Task to carry out >>
Reproduce verbatim the portion of the data below that begins with the line containing "Kitchen Helper Urgently" and ends with the line containing "How To Find A Place To Live", including both of those lines.

Saved entries
Segment Open

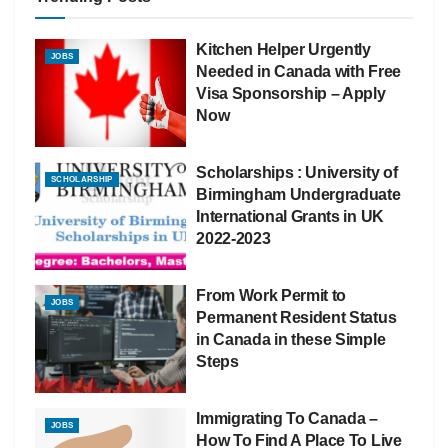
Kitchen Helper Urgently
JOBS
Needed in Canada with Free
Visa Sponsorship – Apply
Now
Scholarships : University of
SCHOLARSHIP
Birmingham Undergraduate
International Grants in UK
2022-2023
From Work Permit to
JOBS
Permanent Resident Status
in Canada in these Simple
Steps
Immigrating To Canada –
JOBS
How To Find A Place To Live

Segment Closed
Segment Open

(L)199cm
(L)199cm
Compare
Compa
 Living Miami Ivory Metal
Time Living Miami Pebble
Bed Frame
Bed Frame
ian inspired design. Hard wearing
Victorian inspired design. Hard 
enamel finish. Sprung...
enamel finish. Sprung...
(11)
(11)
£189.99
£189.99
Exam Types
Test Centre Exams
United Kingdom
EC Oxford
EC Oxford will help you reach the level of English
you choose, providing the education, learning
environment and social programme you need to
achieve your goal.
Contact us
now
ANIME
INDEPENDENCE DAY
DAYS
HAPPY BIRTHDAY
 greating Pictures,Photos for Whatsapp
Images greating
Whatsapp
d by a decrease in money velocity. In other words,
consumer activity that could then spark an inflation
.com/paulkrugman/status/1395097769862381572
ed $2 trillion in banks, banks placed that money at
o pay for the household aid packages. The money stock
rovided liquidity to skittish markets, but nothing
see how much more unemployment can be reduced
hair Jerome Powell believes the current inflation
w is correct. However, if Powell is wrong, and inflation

Segment Closed

Exercise response >>
Kitchen Helper Urgently
JOBS
Needed in Canada with Free
Visa Sponsorship – Apply
Now
Scholarships : University of
SCHOLARSHIP
Birmingham Undergraduate
International Grants in UK
2022-2023
From Work Permit to
JOBS
Permanent Resident Status
in Canada in these Simple
Steps
Immigrating To Canada –
JOBS
How To Find A Place To Live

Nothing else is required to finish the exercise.